Back to Budapest… Across Europe, a lot of state radio operations are, to put it politely, being put under the microscope by their newly elected right-leaning governments. That’s certainly the way it is in the UK, with the BBC having a sixth of its funding hacked out of its budget at three days’ notice last month. Times are tough, and that goes for the commercial sector too. Trading conditions are described as, at best, challenging. It’s just not a reassuring time for people who work in radio. 

That said, there are grounds for optimism. It doesn’t matter if we’re talking about a full-on state radio set up in huge premises – which may not be fully staffed or well-equipped anymore - or a community station with egg cartons on the walls, or a commercial station in a portakabin, or an industrial estate, or swish city centre premises. The people I tend to work with are a passionate lot, with love for the craft and spirit of radio, and often a huge and impressive knowledge of the music they build their shows from. And, once we get to work, we're quickly on common ground, even if the challenges are different for each station. This is radio we’re talking about, with proper radio people.

And sometimes, those challenges are similar. My main client this time out, MR3, or Bar
tók Radio, is  a Classical music station. It has a battle on its hands to play enough… Bartók. Béla Bartók died in 1945, and his work is still in copyright - for a few more years.  This means Bartók Radio can’t play enough of their most famous local boy. In fact, Bartók Radio would love to expose more local contemporary Hungarian talent – and there is a lot of it – but they can not, because of copyright restrictions. This is a problem they share with Amazing Radio in Newcastle, where an artist signed up to PRS can not currently be played – although this may now be subject to negotiation.
It’s complex. I’m not about to start slamming rights bodies: they are there for damn good reasons, and I am the first to want to see musicians get their proper due. It’s also wrong when musicians have to give their work away to get exposed. I’d absolutely love it if the copyright bodies would build in a graduated set of charges that would make the use of new music more affordable, and so encourage its exposure.

Back to the computer work. It was mainly troubleshooting and analysing and debating. I have to say I had me a blast. I love working in this area, because it’s where individual creativity and rational structures collide – passion versus logic, if you will. Reconciling the two is not only interesting and engrossing, it can be a hell of a lot of fun. And although radio feeds on individual talents, those talents work best within a team ethos, where discussion and debate are part of the process. 

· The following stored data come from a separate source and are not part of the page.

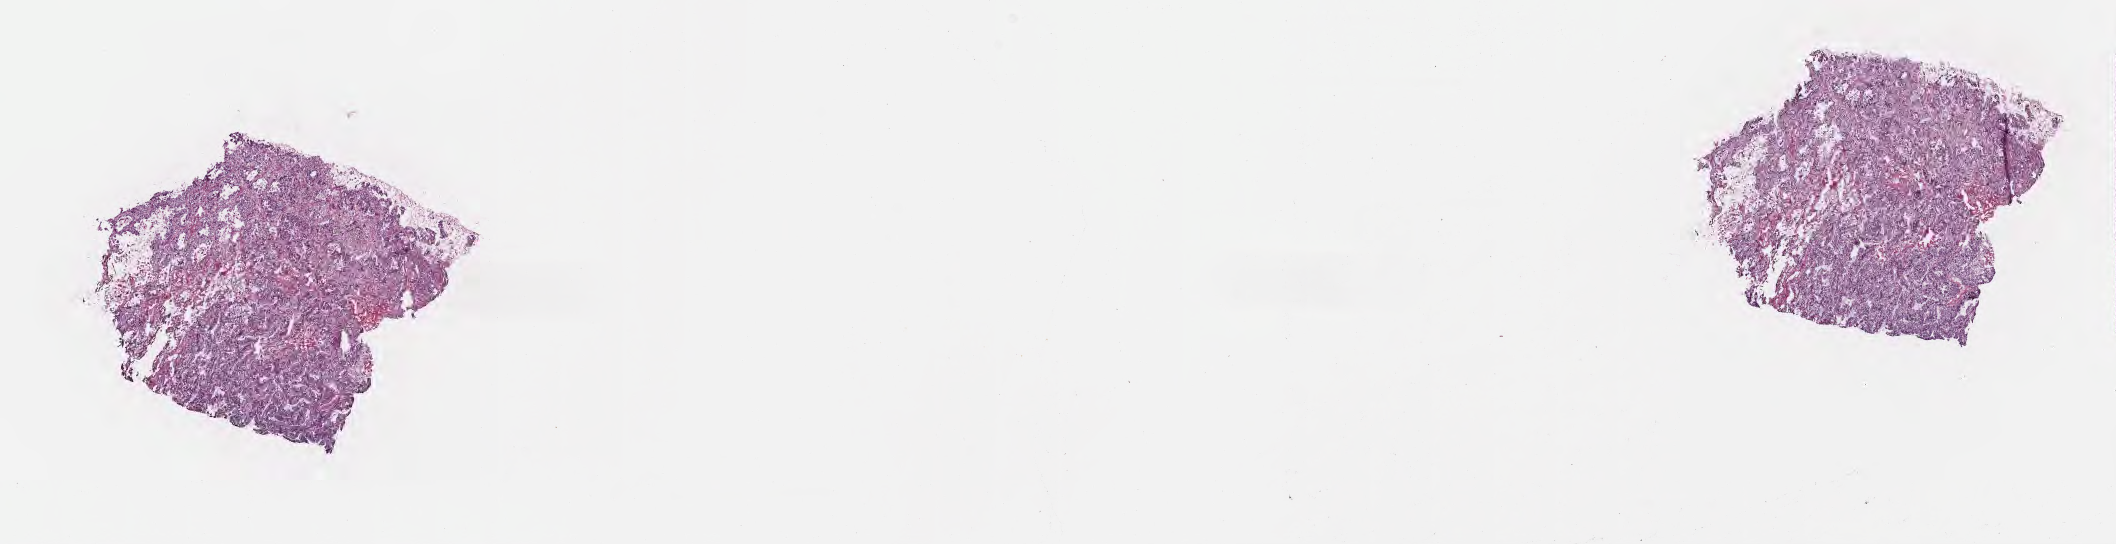
Whole-slide image, H&E stain — whole scanned area (about 17.1 x 4.4 mm) shown as a low-resolution overview; frozen section (tissue freezing medium); primary tumor; anatomic site: upper lobe of right lung. Male patient, aged 62. Slide review estimates, as recorded: tumor cells 70%, tumor nuclei 80%, stromal cells 20%, necrosis 10%, normal cells 0%. Infiltration values recorded for this section: lymphocyte infiltration 3%, monocyte infiltration 3%, neutrophil infiltration 0%.
• diagnosis: Acinar cell carcinoma
• section: top of the tissue portion
• AJCC pathologic stage: Stage IIA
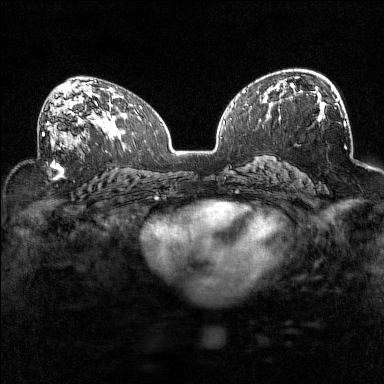
Breast MRI (dynamic contrast-enhanced), one axial slice. Position 87 of 160 along the scan axis. Dynamic contrast-enhanced series, time point 2 of 7 at this slice position (early post-contrast). 1.5 T. TE 1.8 ms, TR 5 ms. 1 mm slice thickness. 384 × 384 image matrix. Female patient.
Outlined on this slice (semi-automatically segmented with operator editing):
- enhancing-tissue mask used for the functional tumour volume (all voxels passing the contrast-enhancement thresholds inside the analysis volume; usually the tumour): box from (x=41, y=93) to (x=91, y=151) px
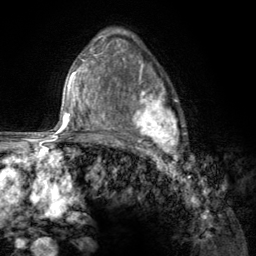
Breast MRI (dynamic contrast-enhanced), one axial slice; slice 84 of 134 in the series (ordered by position); cropped to one breast; dynamic contrast-enhanced series, time point 2 of 6 at this slice position (early post-contrast); 3 T; TE 2.8 ms, TR 7.8 ms; 1.2 mm slice thickness; 256 × 256 image matrix. Female patient.
Annotated regions visible in this slice (semi-automatic segmentation, software-assisted and operator-edited):
- enhancing-tissue mask used for the functional tumour volume (all voxels passing the contrast-enhancement thresholds inside the analysis volume; usually the tumour): bounding box [x1, y1, x2, y2] px = [107, 67, 185, 157]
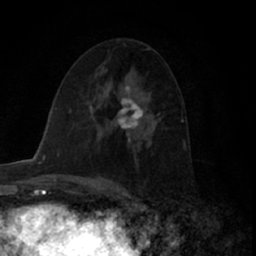
Breast MRI (dynamic contrast-enhanced), one axial slice. Position 37 of 66 along the scan axis. Cropped to one breast. Dynamic contrast-enhanced series, time point 2 of 7 at this slice position (early post-contrast). 1.5 T. TE 3 ms, TR 6.2 ms. 2.4 mm slice thickness. 256 × 256 image matrix. Female patient.
Structures marked on this image (semi-automatically segmented with operator editing):
- enhancing-tissue mask used for the functional tumour volume (all voxels passing the contrast-enhancement thresholds inside the analysis volume; usually the tumour): bounding box (x1, y1, x2, y2) in pixels: (117, 86, 144, 130)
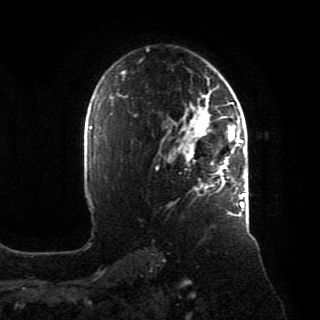
Breast MRI, one axial slice. Slice 59 of 80 in the series (ordered by position). Cropped to one breast. Dynamic contrast-enhanced series, time point 2 of 8 at this slice position (early post-contrast). 1.5 T. TE 4.2 ms, TR 7 ms. 2 mm slice thickness. 320 × 320 image matrix. Female patient.
Outlined on this slice (semi-automatically segmented with operator editing):
- enhancing-tissue mask used for the functional tumour volume (all voxels passing the contrast-enhancement thresholds inside the analysis volume; usually the tumour): box from (x=168, y=90) to (x=246, y=216) px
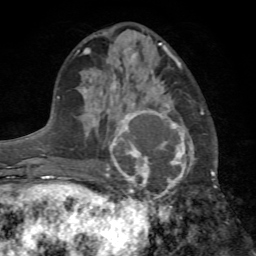
Breast MRI (dynamic contrast-enhanced), one axial slice; position 30 of 72 along the scan axis; cropped to one breast; dynamic contrast-enhanced series, time point 2 of 7 at this slice position (early post-contrast); 1.5 T; TE 4.2 ms, TR 8.7 ms; 2.2 mm slice thickness; 256 × 256 image matrix, field of view 180 × 180 mm. Female patient.
Outlined on this slice (semi-automatic segmentation, software-assisted and operator-edited):
- enhancing-tissue mask used for the functional tumour volume (all voxels passing the contrast-enhancement thresholds inside the analysis volume; usually the tumour): bounding box [x1, y1, x2, y2] px = [106, 106, 193, 199]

Often the people I work with have the hardest of jobs and get the least recognition. Computers are supposed to make our  lives easier, right? 

Wrong. Managing a large database is detailed and exacting work. What makes life easier is clear editorial goals, and I can’t set those for any client. But I can help them implement those goals, show them the fixes, and find the faultlines… and that’s what is so satisfying. 

And the local connection? Well, the second station that I worked with this week, MR7, deals entirely with Hungarian folk music, in great detail. And they were tickled pink to learn that Eastern European music is now all the rage in some quarters of my home town. So I’m going to send them some Destroyers, Mama Matrix, and Bright Size Gypsies just for fun. Hands across Europe and all that :-).